Michel Barnier: briefed ambassadors
One European diplomat told The Guardian: “EU ambassadors unanimously endorsed a letter to the European parliament on the intention of EU member states to take a decision on the provisional application of the EU-UK agreement in the coming days.
“The letter lays out the necessity of this exceptional step in order to prevent a significant disruption in EU-UK relations with severe consequences for citizens and businesses at the end of the transition period on the 1st of January.
“The provisional application would also allow for proper and full democratic scrutiny of the draft agreement by the European parliament and the council of member states before its final ratification. This decision on the provisional application will be put to a vote in the council in the following days.”
SNP objects to fish deal
Meanwhile, SNP leader Nicola Sturgeon, has accused the UK government of breaking promises to Scotland’s fishing industry.
Ms Sturgeon insisted the agreement was “a bad deal for fishing”. She said it appeared that “major promises” made by the UK government on fisheries had been broken.
“The extent of these broken promises will become apparent to all very soon,” she said.
Mr Johnson admitted he made concessions on fishing – securing less of the catch than had been demanded, prompting accusations of betrayal from some fishing leaders.
Until the end of this year, the UK will be bound by the EU’s rules including the Common Fisheries Policy.
However, The agreement will mean Britain claws back 25% of the bloc’s existing catch, worth £146 million a year, over the next five and a half years and the PM said it will regain complete control of the fishing stocks once that transition period ends.
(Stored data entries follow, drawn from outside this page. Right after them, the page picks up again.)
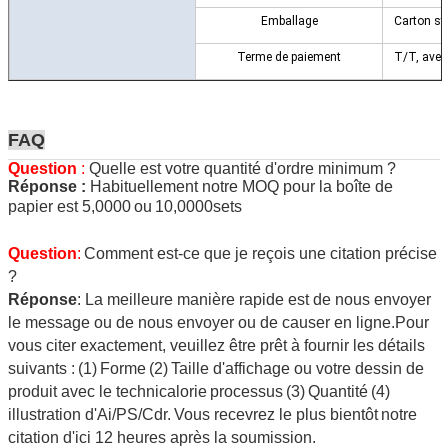
Emballage
Carton st
Terme de paiement
T/T, avec 
FAQ
Question
:
Quelle est votre quantité d'ordre minimum ?
Réponse :
Habituellement notre MOQ pour la boîte de
papier est 5,0000
ou
10,0000sets
Question
:
Comment est-ce que je reçois une citation précise
?
Réponse
: La meilleure manière rapide est de nous envoyer
le message ou de nous envoyer ou de causer en ligne
.
Pour
vous citer exactement, veuillez être prêt à fournir les détails
suivants :
(
1
)
Forme
(
2
)
Taille d'affichage ou votre dessin de
produit avec le techni
calorie
processus
(
3
)
Quantité
(4)
illustration d'Ai/PS/Cdr.
Vous recevrez le plus bientôt
notre
citation d'ici 12 heures après la soumission.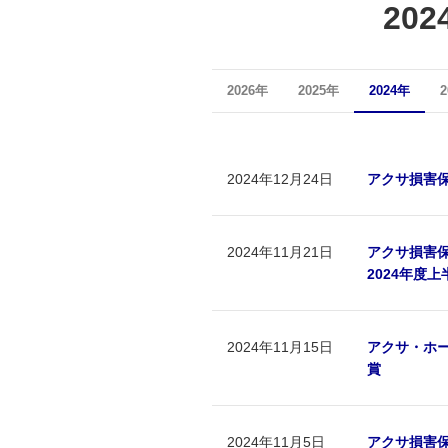
20
2026年
2025年
2024年
2024年12月24日
アクサ損害
2024年11月21日
アクサ損害
2024年度
2024年11月15日
アクサ・ホー
賞
2024年11月5日
アクサ損害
The UK government has insisted the deal will allow Scotland’s fishermen to flourish outside the EU.
Asked where the biggest compromises had been made, Mr Johnson said the UK had wanted “complete control over our fisheries from the get-go.”
Describing the final agreement as “reasonable”, he said: “The EU began with wanting a transition period of 14 years, we wanted three years. We have ended up at five.”
Scottish Secretary Alister Jack said the deal was “great news for Scotland’s businesses”.
He said it brought “huge opportunities” and “exceptional access” to the EU market and new markets around the world.
“We have an agreement on fisheries which will ensure that our fishermen, and our coastal communities, will flourish outside of the EU’s unfair Common Fisheries Policy,” he said.
“The UK will once more be a sovereign coastal state.”
He added that the deal would protect famous Scottish products such as whisky, Arbroath smokies and Orkney cheddar.